Marcus shook his head. “How did you find out?” he asked.

I told him about the comment Tanith Jeffery had written online. “It seemed pretty clear she and Dani were close. When I did a little digging I discovered that Tanith was gay. After that it was good research skills and a bit of luck.”

Marcus still looked puzzled. “What do you mean?”

“I found a photo of a dinner at which Tanith Jeffery received a design award. She was at a table of what I take were her friends. Dani was one of them. The look on her face . . . It just didn’t feel like much of a leap to think they were involved.”

I reached over and linked my fingers through his. “I’d seen the same look on the face of one of my sister’s friends when Sara won an award for volunteering at the Boys and Girls Club. It was a mix of pride and love. When I told Sara she thought I was crazy, but I turned out to be right.”

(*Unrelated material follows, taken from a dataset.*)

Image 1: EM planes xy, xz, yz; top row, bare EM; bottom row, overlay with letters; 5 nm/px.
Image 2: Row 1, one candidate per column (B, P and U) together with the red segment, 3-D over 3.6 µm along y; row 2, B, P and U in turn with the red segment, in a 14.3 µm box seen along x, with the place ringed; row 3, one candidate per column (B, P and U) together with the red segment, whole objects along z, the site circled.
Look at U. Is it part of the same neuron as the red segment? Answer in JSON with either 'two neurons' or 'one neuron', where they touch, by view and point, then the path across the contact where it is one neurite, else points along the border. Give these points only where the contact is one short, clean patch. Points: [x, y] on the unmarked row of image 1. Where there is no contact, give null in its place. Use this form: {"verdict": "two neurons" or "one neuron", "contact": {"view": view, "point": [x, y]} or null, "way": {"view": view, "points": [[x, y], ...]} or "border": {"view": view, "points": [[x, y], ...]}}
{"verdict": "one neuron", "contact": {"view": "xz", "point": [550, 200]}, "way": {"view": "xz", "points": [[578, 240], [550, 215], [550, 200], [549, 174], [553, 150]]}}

Marcus leaned back until his head was against the wall. “Her grandmother was funding American Land Trust.”

“I know.”

He smiled at me in the near darkness. “I should have guessed you’d figure that out as well.”

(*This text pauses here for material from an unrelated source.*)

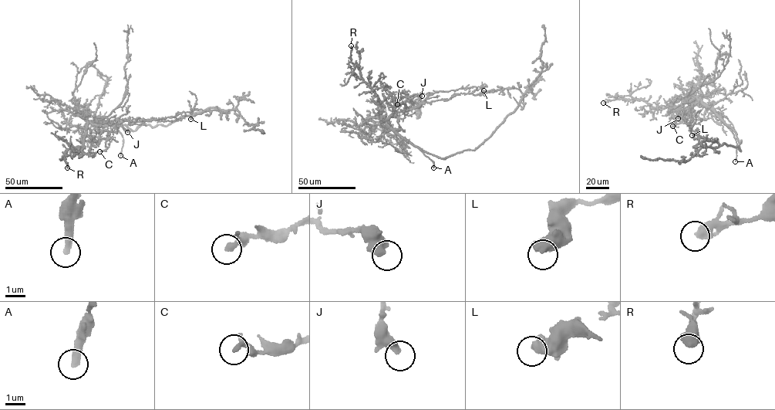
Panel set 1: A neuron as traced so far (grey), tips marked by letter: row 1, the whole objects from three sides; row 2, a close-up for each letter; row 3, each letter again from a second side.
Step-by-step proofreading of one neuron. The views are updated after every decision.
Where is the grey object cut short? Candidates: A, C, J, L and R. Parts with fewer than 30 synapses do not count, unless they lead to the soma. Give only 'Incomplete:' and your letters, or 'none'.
Incomplete: A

“I didn’t,” I said. “Your father did. I have everything he’s come up with so far. I think you should give it to Brady.”

The smile disappeared. “My father?”

I nodded. “He’s trying to help.”

“I went to see him. I told him to go home.”

I leaned over and kissed his cheek. “That’s not going to happen.”

“Yeah, I’m starting to see that,” he said.

“Do you think Dani was afraid that if her grandmother knew who she really was she’d cut off the money?” I asked.

He nodded. “Her biggest worry was losing what she had left of her family, but yes, she was afraid that if her brother found out he’d use the information against her. He had no idea their grandmother was basically funding everything Dani did. Dani said he wasn’t exactly the tree-hugger type.”

“Did she know you were here—in Mayville Heights? Or was meeting you at Eric’s just something that happened by chance?” Travis, at least, seemed to believe Dani had come to town to see Marcus.

Marcus turned his head to look at me. “I wondered about that, you know. She said she needed to talk to me but she hadn’t known I was here. It was just a coincidence.”

“What did she want to talk about?” I asked.

He put his arm around my shoulder and I leaned against him with my head on his shoulder. “I wish I knew,” he said.